## Task description
So that nothing is lost, transcribe each line of the records exactly.

Keypoint coordinate data

.....

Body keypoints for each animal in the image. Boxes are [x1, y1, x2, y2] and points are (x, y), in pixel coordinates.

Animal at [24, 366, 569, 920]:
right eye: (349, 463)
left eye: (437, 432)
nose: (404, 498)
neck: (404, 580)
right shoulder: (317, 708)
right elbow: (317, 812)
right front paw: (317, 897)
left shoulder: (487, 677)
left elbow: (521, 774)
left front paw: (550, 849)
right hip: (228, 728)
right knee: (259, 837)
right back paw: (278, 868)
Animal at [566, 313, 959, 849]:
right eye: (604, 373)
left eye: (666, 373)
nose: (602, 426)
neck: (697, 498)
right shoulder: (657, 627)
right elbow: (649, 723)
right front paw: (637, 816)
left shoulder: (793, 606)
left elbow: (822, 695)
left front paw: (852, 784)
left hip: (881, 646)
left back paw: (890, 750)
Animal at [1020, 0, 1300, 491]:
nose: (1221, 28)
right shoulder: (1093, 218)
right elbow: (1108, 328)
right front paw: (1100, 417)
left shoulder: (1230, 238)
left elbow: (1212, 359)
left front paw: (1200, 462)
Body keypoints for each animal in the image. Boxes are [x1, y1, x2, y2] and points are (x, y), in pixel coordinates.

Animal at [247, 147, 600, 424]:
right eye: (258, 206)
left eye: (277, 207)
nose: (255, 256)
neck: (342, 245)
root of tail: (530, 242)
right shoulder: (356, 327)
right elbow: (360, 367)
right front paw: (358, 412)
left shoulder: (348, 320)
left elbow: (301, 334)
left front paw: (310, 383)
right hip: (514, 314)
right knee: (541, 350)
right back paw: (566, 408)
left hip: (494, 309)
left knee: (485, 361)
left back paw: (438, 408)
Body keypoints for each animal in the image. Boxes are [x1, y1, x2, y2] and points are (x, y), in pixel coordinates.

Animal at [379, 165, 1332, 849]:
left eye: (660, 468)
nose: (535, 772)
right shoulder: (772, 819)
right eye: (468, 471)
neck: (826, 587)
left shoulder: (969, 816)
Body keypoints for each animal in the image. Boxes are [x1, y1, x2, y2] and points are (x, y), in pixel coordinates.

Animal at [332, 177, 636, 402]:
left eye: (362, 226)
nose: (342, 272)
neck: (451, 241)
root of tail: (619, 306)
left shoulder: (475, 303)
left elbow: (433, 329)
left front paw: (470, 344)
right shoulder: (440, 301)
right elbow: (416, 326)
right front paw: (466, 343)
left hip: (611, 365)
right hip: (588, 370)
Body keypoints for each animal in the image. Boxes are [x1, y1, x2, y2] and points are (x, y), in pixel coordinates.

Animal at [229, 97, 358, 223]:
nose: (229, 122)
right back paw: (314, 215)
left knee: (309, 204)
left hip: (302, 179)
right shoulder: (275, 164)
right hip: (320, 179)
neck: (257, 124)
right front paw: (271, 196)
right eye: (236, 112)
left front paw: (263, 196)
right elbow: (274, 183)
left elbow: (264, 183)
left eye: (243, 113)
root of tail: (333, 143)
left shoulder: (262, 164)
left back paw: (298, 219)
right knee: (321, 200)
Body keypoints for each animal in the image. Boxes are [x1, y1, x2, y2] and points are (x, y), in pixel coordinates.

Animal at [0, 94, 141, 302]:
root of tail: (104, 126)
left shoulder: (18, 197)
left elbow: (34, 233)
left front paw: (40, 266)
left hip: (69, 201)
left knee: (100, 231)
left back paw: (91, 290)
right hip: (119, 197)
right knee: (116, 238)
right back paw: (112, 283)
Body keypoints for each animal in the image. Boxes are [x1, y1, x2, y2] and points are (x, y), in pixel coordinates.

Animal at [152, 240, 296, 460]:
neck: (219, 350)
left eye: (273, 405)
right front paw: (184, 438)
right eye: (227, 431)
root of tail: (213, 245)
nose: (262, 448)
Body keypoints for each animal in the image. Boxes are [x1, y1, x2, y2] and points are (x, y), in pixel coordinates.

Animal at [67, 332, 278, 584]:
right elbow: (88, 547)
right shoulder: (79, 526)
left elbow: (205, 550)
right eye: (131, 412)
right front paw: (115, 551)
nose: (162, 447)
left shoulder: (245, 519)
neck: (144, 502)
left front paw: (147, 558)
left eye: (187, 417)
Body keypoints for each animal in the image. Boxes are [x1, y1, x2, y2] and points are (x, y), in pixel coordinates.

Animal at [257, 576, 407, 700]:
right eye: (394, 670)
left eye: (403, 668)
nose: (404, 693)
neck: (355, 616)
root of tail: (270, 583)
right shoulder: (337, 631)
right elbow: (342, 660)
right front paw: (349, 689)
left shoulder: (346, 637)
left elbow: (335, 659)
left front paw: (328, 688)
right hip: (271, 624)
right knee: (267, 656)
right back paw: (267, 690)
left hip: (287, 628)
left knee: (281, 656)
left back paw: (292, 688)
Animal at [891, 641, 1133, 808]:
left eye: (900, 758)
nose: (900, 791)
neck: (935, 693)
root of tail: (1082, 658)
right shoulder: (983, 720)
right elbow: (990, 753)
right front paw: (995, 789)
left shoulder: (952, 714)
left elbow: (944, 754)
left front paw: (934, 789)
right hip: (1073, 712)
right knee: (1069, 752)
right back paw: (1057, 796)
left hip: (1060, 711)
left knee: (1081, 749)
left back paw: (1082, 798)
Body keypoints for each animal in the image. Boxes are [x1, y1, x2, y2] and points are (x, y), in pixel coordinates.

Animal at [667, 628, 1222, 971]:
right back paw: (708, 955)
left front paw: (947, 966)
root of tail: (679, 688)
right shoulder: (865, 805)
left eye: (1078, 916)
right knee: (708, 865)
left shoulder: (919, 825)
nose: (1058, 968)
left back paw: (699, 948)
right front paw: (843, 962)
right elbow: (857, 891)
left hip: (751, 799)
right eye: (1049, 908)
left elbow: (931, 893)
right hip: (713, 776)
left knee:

.....

## Task solution
Body keypoints for each animal in the image. Boxes are [x1, y1, x2, y2] and points are (x, y), in pixel coordinates.

Animal at [24, 366, 569, 920]:
right eye: (349, 463)
left eye: (437, 432)
nose: (404, 498)
neck: (404, 580)
right shoulder: (317, 708)
right elbow: (317, 812)
right front paw: (317, 897)
left shoulder: (487, 677)
left elbow: (521, 774)
left front paw: (550, 849)
right hip: (228, 728)
right knee: (259, 837)
right back paw: (278, 868)
Animal at [566, 313, 959, 849]:
right eye: (604, 373)
left eye: (666, 373)
nose: (602, 426)
neck: (697, 498)
right shoulder: (657, 627)
right elbow: (649, 723)
right front paw: (637, 816)
left shoulder: (793, 606)
left elbow: (822, 695)
left front paw: (852, 784)
left hip: (881, 646)
left back paw: (890, 750)
Animal at [1020, 0, 1300, 491]:
nose: (1221, 28)
right shoulder: (1093, 218)
right elbow: (1108, 328)
right front paw: (1100, 417)
left shoulder: (1230, 238)
left elbow: (1212, 359)
left front paw: (1200, 462)
Body keypoints for each animal in the image. Boxes are [x1, y1, x2, y2] and points are (x, y), in pixel coordinates.

Animal at [247, 147, 600, 424]:
right eye: (258, 206)
left eye: (277, 207)
nose: (255, 256)
neck: (342, 245)
root of tail: (530, 242)
right shoulder: (356, 327)
right elbow: (360, 367)
right front paw: (358, 412)
left shoulder: (348, 320)
left elbow: (301, 334)
left front paw: (310, 383)
right hip: (514, 314)
right knee: (541, 350)
right back paw: (566, 408)
left hip: (494, 309)
left knee: (485, 361)
left back paw: (438, 408)
Body keypoints for each animal in the image. Boxes are [x1, y1, x2, y2] and points are (x, y), in pixel coordinates.

Animal at [379, 165, 1332, 849]:
left eye: (660, 468)
nose: (535, 772)
right shoulder: (772, 819)
right eye: (468, 471)
neck: (826, 587)
left shoulder: (969, 816)
Body keypoints for each animal in the image. Boxes are [x1, y1, x2, y2] and points are (x, y), in pixel coordinates.

Animal at [332, 177, 636, 402]:
left eye: (362, 226)
nose: (342, 272)
neck: (451, 241)
root of tail: (619, 306)
left shoulder: (475, 303)
left elbow: (433, 329)
left front paw: (470, 344)
right shoulder: (440, 301)
right elbow: (416, 326)
right front paw: (466, 343)
left hip: (611, 365)
right hip: (588, 370)
Body keypoints for each animal in the image. Boxes are [x1, y1, x2, y2] and points are (x, y), in pixel coordinates.

Animal at [229, 97, 358, 223]:
nose: (229, 122)
right back paw: (314, 215)
left knee: (309, 204)
left hip: (302, 179)
right shoulder: (275, 164)
right hip: (320, 179)
neck: (257, 124)
right front paw: (271, 196)
right eye: (236, 112)
left front paw: (263, 196)
right elbow: (274, 183)
left elbow: (264, 183)
left eye: (243, 113)
root of tail: (333, 143)
left shoulder: (262, 164)
left back paw: (298, 219)
right knee: (321, 200)
Body keypoints for each animal in the image. Boxes are [x1, y1, x2, y2] and points are (x, y), in pixel coordinates.

Animal at [0, 94, 141, 302]:
root of tail: (104, 126)
left shoulder: (18, 197)
left elbow: (34, 233)
left front paw: (40, 266)
left hip: (69, 201)
left knee: (100, 231)
left back paw: (91, 290)
right hip: (119, 197)
right knee: (116, 238)
right back paw: (112, 283)
Body keypoints for each animal in the image. Boxes are [x1, y1, x2, y2] and points are (x, y), in pixel coordinates.

Animal at [152, 240, 296, 460]:
neck: (219, 350)
left eye: (273, 405)
right front paw: (184, 438)
right eye: (227, 431)
root of tail: (213, 245)
nose: (262, 448)
Body keypoints for each animal in the image. Boxes are [x1, y1, x2, y2] and points are (x, y), in pixel coordinates.

Animal at [67, 332, 278, 584]:
right elbow: (88, 547)
right shoulder: (79, 526)
left elbow: (205, 550)
right eye: (131, 412)
right front paw: (115, 551)
nose: (162, 447)
left shoulder: (245, 519)
neck: (144, 502)
left front paw: (147, 558)
left eye: (187, 417)
Body keypoints for each animal in the image. Boxes are [x1, y1, x2, y2] and points are (x, y), in pixel coordinates.

Animal at [257, 576, 407, 700]:
right eye: (394, 670)
left eye: (403, 668)
nose: (404, 693)
neck: (355, 616)
root of tail: (270, 583)
right shoulder: (337, 631)
right elbow: (342, 660)
right front paw: (349, 689)
left shoulder: (346, 637)
left elbow: (335, 659)
left front paw: (328, 688)
right hip: (271, 624)
right knee: (267, 656)
right back paw: (267, 690)
left hip: (287, 628)
left knee: (281, 656)
left back paw: (292, 688)
Animal at [891, 641, 1133, 808]:
left eye: (900, 758)
nose: (900, 791)
neck: (935, 693)
root of tail: (1082, 658)
right shoulder: (983, 720)
right elbow: (990, 753)
right front paw: (995, 789)
left shoulder: (952, 714)
left elbow: (944, 754)
left front paw: (934, 789)
right hip: (1073, 712)
right knee: (1069, 752)
right back paw: (1057, 796)
left hip: (1060, 711)
left knee: (1081, 749)
left back paw: (1082, 798)
Body keypoints for each animal in the image. Boxes are [x1, y1, x2, y2] and points are (x, y), in pixel coordinates.

Animal at [667, 628, 1222, 971]:
right back paw: (708, 955)
left front paw: (947, 966)
root of tail: (679, 688)
right shoulder: (865, 805)
left eye: (1078, 916)
right knee: (708, 865)
left shoulder: (919, 825)
nose: (1058, 968)
left back paw: (699, 948)
right front paw: (843, 962)
right elbow: (857, 891)
left hip: (751, 799)
right eye: (1049, 908)
left elbow: (931, 893)
right hip: (713, 776)
left knee:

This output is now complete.